## PROBLEM STATEMENT:
Transcribe each record exactly. Omit the pictures.
::::
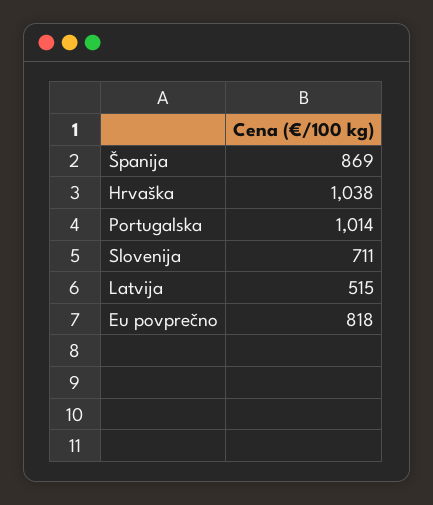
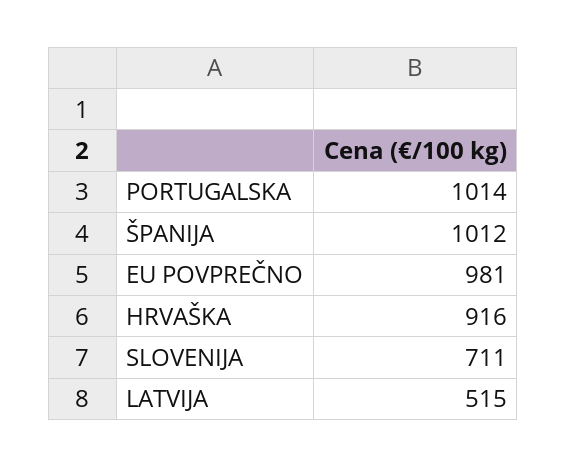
  {
-   "Španija": 869,
+   "Španija": 1012,
-   "Hrvaška": 1038,
+   "Hrvaška": 916,
    "Portugalska": 1014,
    "Slovenija": 711,
    "Latvija": 515,
-   "Eu povprečno": 818
+   "Eu povprečno": 981
  }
::::
## YOUR SOLUTION:
  {
-   "Španija": 869,
+   "Španija": 1012,
-   "Hrvaška": 1038,
+   "Hrvaška": 916,
    "Portugalska": 1014,
    "Slovenija": 711,
    "Latvija": 515,
-   "Eu povprečno": 818
+   "Eu povprečno": 981
  }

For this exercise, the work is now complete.